Tout comme l’ISS, ce véhicule devrait se briser lors de sa rentrée dans l’atmosphère terrestre, a indiqué l’agence spatiale.

Une fois développé, il appartiendra à la NASA, qui se chargera de l’exploiter pendant sa mission.

Les États-Unis, le Japon, le Canada et les Européens se sont engagés à poursuivre les opérations de l’ISS jusqu’en 2030. La Russie s’est jusqu’à présent engagée jusqu’en 2028.

« Retirer en toute sécurité de l’orbite la Station spatiale internationale relève de la responsabilité des cinq agences spatiales », a sobrement écrit la NASA mercredi.

Malgré la guerre en Ukraine, l’ISS reste l’un des rares domaines de coopération entre Washington et Moscou.
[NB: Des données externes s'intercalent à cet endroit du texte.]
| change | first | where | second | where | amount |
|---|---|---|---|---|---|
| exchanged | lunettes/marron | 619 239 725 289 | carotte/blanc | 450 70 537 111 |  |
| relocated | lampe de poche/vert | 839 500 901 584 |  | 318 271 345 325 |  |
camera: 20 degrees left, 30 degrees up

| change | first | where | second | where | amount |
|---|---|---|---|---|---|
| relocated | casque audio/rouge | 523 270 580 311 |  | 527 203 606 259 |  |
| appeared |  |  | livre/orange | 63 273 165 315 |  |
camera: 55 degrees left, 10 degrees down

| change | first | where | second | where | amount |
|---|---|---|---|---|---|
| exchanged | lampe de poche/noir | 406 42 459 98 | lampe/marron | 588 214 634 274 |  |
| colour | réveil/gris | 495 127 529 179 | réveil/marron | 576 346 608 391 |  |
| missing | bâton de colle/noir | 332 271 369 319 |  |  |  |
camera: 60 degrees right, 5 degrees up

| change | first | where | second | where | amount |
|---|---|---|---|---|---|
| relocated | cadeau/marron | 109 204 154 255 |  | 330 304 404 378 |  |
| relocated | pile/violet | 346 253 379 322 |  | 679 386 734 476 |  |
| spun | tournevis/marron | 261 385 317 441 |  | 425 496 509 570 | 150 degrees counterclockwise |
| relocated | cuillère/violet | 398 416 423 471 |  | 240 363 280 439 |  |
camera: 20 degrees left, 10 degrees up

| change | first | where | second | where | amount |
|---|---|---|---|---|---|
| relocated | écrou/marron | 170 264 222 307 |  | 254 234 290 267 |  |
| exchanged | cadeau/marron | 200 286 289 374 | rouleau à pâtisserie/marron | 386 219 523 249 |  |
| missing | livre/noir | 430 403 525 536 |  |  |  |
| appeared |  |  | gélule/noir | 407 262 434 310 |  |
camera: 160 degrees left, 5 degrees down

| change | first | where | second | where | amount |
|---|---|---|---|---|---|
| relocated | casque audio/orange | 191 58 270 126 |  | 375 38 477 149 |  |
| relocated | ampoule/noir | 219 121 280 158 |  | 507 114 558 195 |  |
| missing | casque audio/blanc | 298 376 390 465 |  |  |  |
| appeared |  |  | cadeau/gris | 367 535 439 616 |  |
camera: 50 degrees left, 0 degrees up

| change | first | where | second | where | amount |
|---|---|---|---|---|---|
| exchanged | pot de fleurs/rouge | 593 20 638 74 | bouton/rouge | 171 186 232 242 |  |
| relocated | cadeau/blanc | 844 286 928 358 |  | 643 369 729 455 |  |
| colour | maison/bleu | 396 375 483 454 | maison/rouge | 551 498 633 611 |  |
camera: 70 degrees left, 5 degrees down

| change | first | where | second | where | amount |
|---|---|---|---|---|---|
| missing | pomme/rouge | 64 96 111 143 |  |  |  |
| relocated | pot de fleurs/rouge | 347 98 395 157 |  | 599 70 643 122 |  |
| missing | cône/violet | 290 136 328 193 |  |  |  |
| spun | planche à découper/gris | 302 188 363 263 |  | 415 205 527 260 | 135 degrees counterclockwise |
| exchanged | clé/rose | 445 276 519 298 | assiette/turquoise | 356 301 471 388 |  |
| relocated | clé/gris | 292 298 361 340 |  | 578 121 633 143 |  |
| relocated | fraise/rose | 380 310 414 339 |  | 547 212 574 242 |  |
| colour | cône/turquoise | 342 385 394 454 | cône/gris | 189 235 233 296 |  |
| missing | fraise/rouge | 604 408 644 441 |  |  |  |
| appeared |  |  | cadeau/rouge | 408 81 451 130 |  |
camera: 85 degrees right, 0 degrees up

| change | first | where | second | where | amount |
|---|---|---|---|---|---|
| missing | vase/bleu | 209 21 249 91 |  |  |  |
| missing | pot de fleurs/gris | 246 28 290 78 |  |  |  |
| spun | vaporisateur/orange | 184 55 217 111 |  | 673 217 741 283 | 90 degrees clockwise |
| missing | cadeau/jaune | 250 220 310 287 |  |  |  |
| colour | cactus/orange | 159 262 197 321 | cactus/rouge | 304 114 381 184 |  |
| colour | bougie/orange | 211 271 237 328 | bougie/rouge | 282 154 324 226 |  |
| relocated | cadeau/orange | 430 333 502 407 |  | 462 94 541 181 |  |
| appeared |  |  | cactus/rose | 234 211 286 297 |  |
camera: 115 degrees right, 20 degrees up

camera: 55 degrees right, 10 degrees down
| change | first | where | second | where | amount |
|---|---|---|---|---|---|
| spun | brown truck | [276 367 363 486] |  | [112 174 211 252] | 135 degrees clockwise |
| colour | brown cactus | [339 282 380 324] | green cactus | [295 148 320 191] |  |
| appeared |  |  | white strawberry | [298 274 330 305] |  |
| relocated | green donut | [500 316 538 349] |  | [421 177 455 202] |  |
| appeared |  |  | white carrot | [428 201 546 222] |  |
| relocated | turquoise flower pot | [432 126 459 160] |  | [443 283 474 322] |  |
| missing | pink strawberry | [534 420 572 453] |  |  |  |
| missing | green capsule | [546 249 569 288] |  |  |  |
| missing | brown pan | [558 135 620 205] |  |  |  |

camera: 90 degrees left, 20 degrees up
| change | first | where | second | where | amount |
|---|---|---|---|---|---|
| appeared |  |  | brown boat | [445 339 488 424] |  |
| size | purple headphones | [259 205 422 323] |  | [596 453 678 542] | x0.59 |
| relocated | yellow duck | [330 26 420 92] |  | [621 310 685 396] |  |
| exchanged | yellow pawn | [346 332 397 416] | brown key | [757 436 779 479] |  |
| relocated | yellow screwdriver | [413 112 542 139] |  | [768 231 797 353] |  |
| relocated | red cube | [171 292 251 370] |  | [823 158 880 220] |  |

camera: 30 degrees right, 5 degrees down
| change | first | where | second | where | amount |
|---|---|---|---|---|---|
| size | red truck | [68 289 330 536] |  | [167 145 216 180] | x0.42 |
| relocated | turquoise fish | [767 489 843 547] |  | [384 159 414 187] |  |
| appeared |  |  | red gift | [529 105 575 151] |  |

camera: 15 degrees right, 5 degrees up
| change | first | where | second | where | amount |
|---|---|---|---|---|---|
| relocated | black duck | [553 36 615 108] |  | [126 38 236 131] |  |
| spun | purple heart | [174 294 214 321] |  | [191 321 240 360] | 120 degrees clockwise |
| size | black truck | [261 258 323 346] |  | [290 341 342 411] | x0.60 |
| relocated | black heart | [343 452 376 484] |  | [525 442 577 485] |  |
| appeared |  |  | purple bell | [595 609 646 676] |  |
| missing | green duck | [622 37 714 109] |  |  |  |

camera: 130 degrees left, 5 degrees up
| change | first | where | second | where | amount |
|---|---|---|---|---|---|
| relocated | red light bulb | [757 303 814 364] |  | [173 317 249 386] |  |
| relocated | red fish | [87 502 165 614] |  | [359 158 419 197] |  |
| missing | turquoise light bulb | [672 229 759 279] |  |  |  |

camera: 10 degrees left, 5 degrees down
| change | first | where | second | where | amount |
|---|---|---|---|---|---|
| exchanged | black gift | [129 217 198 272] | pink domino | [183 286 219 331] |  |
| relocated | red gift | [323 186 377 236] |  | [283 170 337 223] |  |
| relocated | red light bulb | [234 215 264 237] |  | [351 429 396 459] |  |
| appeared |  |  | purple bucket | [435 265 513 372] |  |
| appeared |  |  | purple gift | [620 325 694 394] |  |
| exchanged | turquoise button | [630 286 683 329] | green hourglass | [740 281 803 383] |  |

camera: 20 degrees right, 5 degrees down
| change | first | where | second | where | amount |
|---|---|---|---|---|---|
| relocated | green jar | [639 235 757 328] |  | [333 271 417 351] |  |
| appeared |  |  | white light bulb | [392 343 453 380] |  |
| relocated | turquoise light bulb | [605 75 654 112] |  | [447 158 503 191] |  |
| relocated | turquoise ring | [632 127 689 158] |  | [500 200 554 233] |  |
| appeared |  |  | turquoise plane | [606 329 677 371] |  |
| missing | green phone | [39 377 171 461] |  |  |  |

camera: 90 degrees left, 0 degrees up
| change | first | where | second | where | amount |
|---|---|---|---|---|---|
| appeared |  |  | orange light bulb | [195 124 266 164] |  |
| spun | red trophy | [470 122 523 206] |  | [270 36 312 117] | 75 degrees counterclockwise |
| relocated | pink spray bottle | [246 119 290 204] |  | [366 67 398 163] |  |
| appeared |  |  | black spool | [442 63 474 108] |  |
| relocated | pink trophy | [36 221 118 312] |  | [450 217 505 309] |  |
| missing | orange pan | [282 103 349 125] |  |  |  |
En avril, lors d’une audition au Congrès américain, le patron de la NASA, Bill Nelson, avait pourtant souligné la nécessité de développer rapidement un tel véhicule aux Etats-Unis pour assurer la fin de l’ISS.

Dans six ans, « est-ce qu’on aura encore la même relation pour pouvoir la faire tomber avec les Russes ? On ne peut pas compter là-dessus », a-t-il dit.

« Nous devons donc commencer dès maintenant à construire ce véhicule américain hors orbite, qui pourrait détruire toute la station en toute sécurité afin qu’elle ne heurte personne ni quoi que ce soit », a-t-il ajouté.

Le laboratoire volant est habité en permanence depuis plus de 20 ans.

Après 2030, les États-Unis misent sur des stations spatiales privées en orbite terrestre basse, qui pourraient accueillir les astronautes de la NASA ainsi que d’autres clients. Plusieurs sociétés américaines travaillent déjà sur ces projets, dont Axiom Space et Blue Origin.